DATA UNDER STUDY Block Start

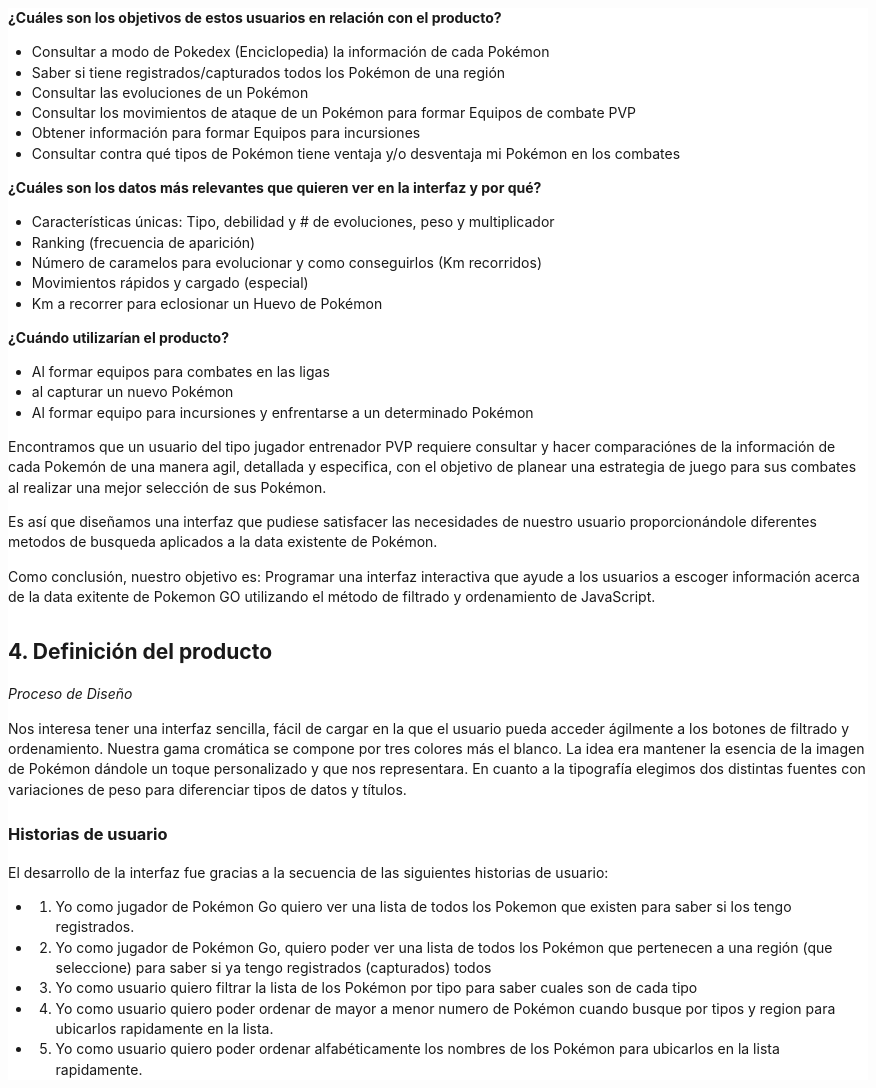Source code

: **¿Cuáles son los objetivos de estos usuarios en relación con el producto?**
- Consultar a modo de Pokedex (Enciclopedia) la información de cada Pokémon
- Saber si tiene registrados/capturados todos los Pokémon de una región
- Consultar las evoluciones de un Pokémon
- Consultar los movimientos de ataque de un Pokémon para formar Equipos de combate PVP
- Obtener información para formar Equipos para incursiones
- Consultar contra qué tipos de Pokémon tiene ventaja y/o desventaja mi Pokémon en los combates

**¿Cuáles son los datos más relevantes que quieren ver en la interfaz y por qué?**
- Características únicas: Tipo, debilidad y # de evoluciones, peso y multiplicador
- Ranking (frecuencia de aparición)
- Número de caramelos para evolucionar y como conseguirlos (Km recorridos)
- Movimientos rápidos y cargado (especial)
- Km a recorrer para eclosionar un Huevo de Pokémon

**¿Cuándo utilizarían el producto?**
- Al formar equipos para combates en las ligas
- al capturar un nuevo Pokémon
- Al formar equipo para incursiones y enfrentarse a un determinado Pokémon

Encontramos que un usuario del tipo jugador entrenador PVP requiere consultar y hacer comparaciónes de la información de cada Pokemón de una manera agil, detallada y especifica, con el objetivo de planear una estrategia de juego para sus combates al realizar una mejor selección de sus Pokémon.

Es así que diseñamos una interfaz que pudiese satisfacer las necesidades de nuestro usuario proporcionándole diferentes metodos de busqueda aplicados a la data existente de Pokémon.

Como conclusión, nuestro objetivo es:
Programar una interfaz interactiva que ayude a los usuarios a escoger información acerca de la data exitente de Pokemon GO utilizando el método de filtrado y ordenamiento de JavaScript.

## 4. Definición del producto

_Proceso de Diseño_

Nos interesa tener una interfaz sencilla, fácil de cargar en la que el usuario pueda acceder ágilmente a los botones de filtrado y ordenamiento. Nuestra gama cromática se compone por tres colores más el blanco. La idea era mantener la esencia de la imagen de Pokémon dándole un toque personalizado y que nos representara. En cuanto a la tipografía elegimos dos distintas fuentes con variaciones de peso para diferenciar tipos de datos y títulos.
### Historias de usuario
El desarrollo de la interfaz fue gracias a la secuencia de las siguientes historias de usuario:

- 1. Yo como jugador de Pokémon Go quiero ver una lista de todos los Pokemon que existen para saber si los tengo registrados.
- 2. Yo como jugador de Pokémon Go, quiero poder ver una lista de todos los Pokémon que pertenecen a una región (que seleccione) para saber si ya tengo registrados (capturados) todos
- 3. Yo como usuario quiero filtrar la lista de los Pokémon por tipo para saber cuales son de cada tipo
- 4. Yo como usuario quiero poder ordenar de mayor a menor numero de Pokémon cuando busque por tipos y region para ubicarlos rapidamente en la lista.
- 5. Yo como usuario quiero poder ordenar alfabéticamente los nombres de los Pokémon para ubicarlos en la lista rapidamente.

DATA UNDER STUDY Block End

*ABOUT THIS TASK:* Please rewrite the records, replacing every "interfaz" with "aplicación" and changing nothing else. Omit the pictures from your answer.

*EXERCISE ANSWER:*
Source code

: **¿Cuáles son los objetivos de estos usuarios en relación con el producto?**
- Consultar a modo de Pokedex (Enciclopedia) la información de cada Pokémon
- Saber si tiene registrados/capturados todos los Pokémon de una región
- Consultar las evoluciones de un Pokémon
- Consultar los movimientos de ataque de un Pokémon para formar Equipos de combate PVP
- Obtener información para formar Equipos para incursiones
- Consultar contra qué tipos de Pokémon tiene ventaja y/o desventaja mi Pokémon en los combates

**¿Cuáles son los datos más relevantes que quieren ver en la aplicación y por qué?**
- Características únicas: Tipo, debilidad y # de evoluciones, peso y multiplicador
- Ranking (frecuencia de aparición)
- Número de caramelos para evolucionar y como conseguirlos (Km recorridos)
- Movimientos rápidos y cargado (especial)
- Km a recorrer para eclosionar un Huevo de Pokémon

**¿Cuándo utilizarían el producto?**
- Al formar equipos para combates en las ligas
- al capturar un nuevo Pokémon
- Al formar equipo para incursiones y enfrentarse a un determinado Pokémon

Encontramos que un usuario del tipo jugador entrenador PVP requiere consultar y hacer comparaciónes de la información de cada Pokemón de una manera agil, detallada y especifica, con el objetivo de planear una estrategia de juego para sus combates al realizar una mejor selección de sus Pokémon.

Es así que diseñamos una aplicación que pudiese satisfacer las necesidades de nuestro usuario proporcionándole diferentes metodos de busqueda aplicados a la data existente de Pokémon.

Como conclusión, nuestro objetivo es:
Programar una aplicación interactiva que ayude a los usuarios a escoger información acerca de la data exitente de Pokemon GO utilizando el método de filtrado y ordenamiento de JavaScript.

## 4. Definición del producto

_Proceso de Diseño_

Nos interesa tener una aplicación sencilla, fácil de cargar en la que el usuario pueda acceder ágilmente a los botones de filtrado y ordenamiento. Nuestra gama cromática se compone por tres colores más el blanco. La idea era mantener la esencia de la imagen de Pokémon dándole un toque personalizado y que nos representara. En cuanto a la tipografía elegimos dos distintas fuentes con variaciones de peso para diferenciar tipos de datos y títulos.
### Historias de usuario
El desarrollo de la aplicación fue gracias a la secuencia de las siguientes historias de usuario:

- 1. Yo como jugador de Pokémon Go quiero ver una lista de todos los Pokemon que existen para saber si los tengo registrados.
- 2. Yo como jugador de Pokémon Go, quiero poder ver una lista de todos los Pokémon que pertenecen a una región (que seleccione) para saber si ya tengo registrados (capturados) todos
- 3. Yo como usuario quiero filtrar la lista de los Pokémon por tipo para saber cuales son de cada tipo
- 4. Yo como usuario quiero poder ordenar de mayor a menor numero de Pokémon cuando busque por tipos y region para ubicarlos rapidamente en la lista.
- 5. Yo como usuario quiero poder ordenar alfabéticamente los nombres de los Pokémon para ubicarlos en la lista rapidamente.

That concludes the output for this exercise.